I want all of my Bible stories filtered through the poetic and beautifully specific language of Buechner.
"So if preachers and lecturers are to say anything that really matters to anyone including themselves, they must say it not just to the public part of us that considers interesting thoughts about the Gospel and how to preach it, but to the private, inner part too, to the part of us all where our dreams come from, both our good dreams and our bad dreams...where our concern is less with how the gospel is to be preached than with what the gospel is and what it is for us" (4).
"if the truth is worth telling, it is worth making a fool of yourself to tell" (5).
"It is possible to think of the gospel and our preaching of it as, above all and at no matter what risk, a speaking of the truth about the way things are" (7).
"The preacher must always try to feel what it is like to live inside the skins of the people he is preaching to, to hear the truth as they hear it" (8).
"A particular truth can be stated in words...Truth itself cannot be stated...Before it is a word, the Gospel that is truth is silence, a pregnant silence in its ninth month, and in answer to Pilate's question, Jesus keeps silent, even with his hands tied behind him manages somehow to hold silence out like a terrible gift" (16).

§ §

§ Required work
1 – List every page number cited in parentheses in the Buechner passage.
2 – Write the next part of the Buechner passage, picking up after its final quotation.
The data after the Buechner passage is separate material.

§ §

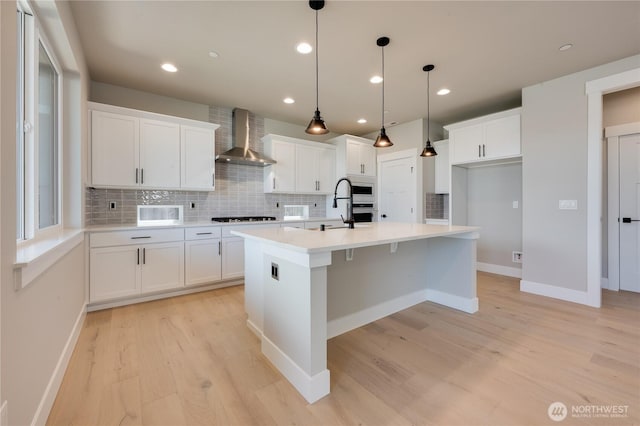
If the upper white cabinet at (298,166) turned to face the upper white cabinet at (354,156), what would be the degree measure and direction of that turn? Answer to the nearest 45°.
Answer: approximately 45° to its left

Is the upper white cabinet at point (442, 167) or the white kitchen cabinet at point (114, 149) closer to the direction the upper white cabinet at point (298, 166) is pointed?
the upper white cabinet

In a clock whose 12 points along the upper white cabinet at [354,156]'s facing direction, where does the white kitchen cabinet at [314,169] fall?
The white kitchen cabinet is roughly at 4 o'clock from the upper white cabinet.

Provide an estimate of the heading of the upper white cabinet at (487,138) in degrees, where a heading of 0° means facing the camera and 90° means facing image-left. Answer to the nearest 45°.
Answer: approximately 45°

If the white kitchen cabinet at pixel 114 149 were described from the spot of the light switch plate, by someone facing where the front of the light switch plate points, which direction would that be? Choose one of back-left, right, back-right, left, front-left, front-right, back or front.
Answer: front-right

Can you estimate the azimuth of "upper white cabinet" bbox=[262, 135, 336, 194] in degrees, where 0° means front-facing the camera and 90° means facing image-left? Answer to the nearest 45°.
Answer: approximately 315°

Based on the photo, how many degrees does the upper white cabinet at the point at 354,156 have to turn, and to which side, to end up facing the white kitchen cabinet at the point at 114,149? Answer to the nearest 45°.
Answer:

§ §

§ Answers given
1 – 4, 5, 7, 8, 16

2 –
"The task of the preacher is to hold up life to us; by whatever gifts he or she has of imagination, eloquence, simple candor, to create images of life through which we can somehow see into the wordless truth of our lives" (16-7).
"What Jesus lets his silence say is that truth is what words can't tell but only tell about, what images can only point to" (17).
"Truth itself...cannot finally be understood but only experienced" (21).
"So let [the preacher] use words, but, in addition to using them to explain, expound, exhort, let him use them to evoke, to set us dreaming as well as thinking, to use words as at their most prophetic and truthful, the prophets used them to stir in us memories and longings and intuitions that we starve for without knowing that we starve. Let him use words which do not only try to give us answers to the questions that we ask or ought to ask but which help us to hear the questions that we do not have words for asking and to hear the silence that those questions rise out of and the silence that is the answer to those questions"
"We put frames of words around silence and shells of stone and wood around emptiness, but it is the silence, the emptiness themselves, that finally matter and out of which the Gospel comes as word" (26).
"Stripping us naked is part of what preaching is all about, the tragic part" (31).
"Beneath our clothes, our reputations, our pretensions, beneath our religion or lack of it, we are all vulnerable both to the storm without and to the storm within, and if ever we are to find true shelter, it is with the recognition of our tragic nakedness and need for true shelter that we have to start" (33).
"For the preacher to be relevant to the staggering problems of history is to risk being irrelevant to the staggering problems of the ones who sit there listening out of their own histories" (34-5).
"'Rejoice' is the last word and can be spoken only after the first word. The sheltering word can be spoken only after the word that leaves us without a roof over our heads, the answering word only after the word it answers" (35).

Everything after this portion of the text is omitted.